→ **Required action**:
Revise the records by replacing every instance of "series" with "data series" and keeping all other text unchanged. Leave the pictures out of your answer.

→ **Input material**:
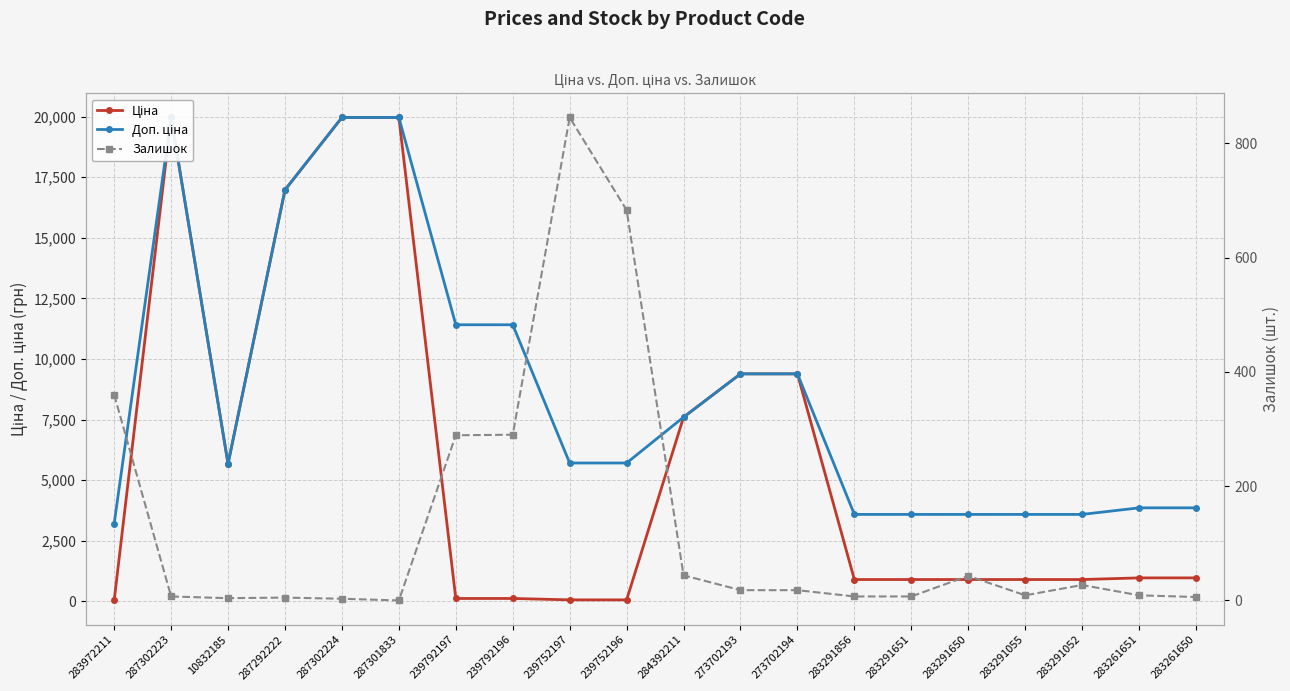

At how many categories does at least one series exceed 15796?

4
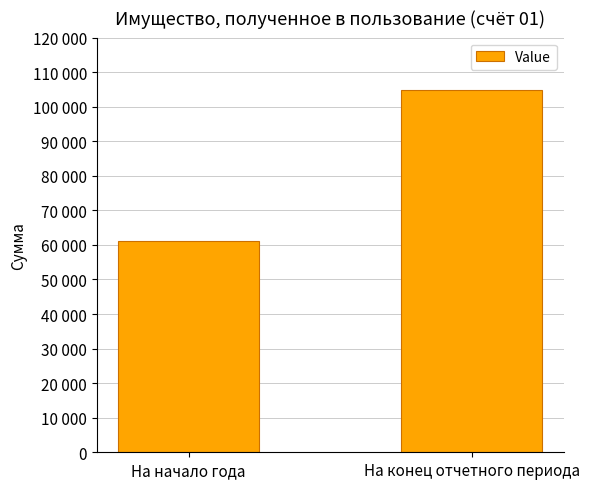

Are the bars horizontal?

No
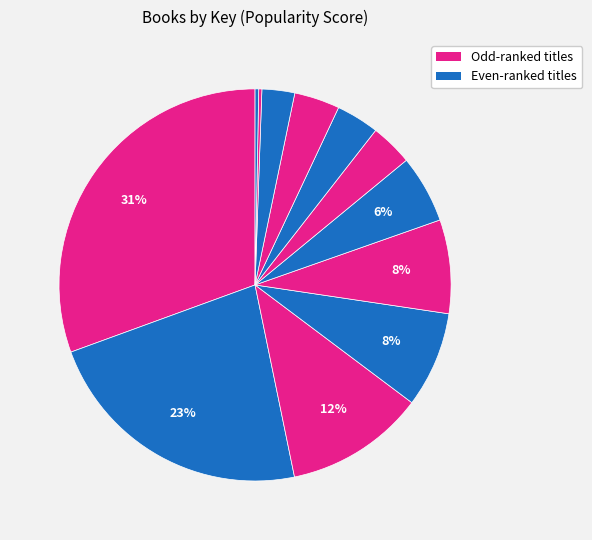

Which category has the smallest portion of the pie?

Major Taylor, Champion Cyclist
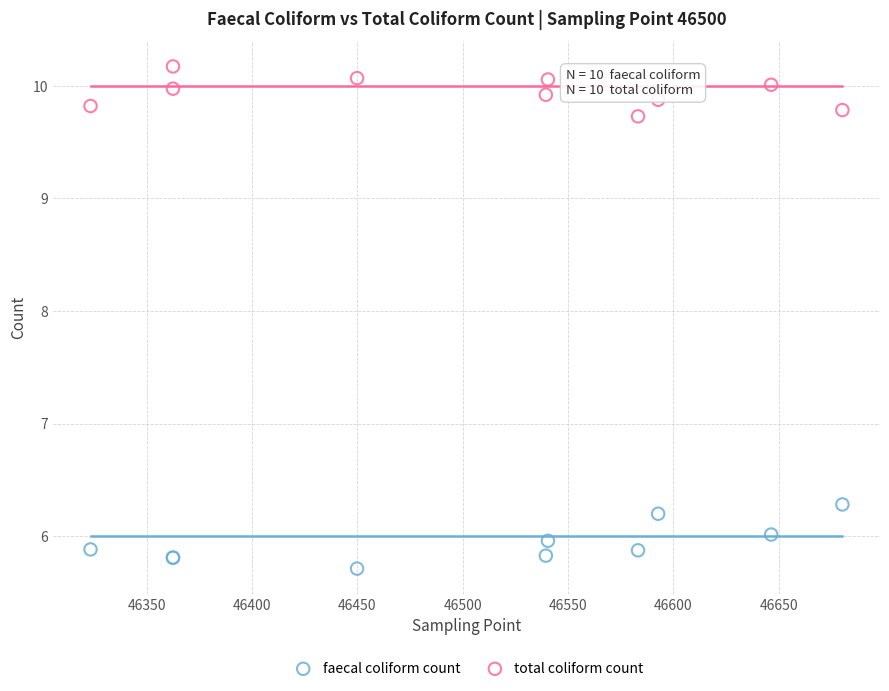

Which series contains the highest Y value?

total coliform count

→ **Solution**:
At how many categories does at least one data series exceed 15796?

4

Are the bars horizontal?

No

Which category has the smallest portion of the pie?

Major Taylor, Champion Cyclist

Which data series contains the highest Y value?

total coliform count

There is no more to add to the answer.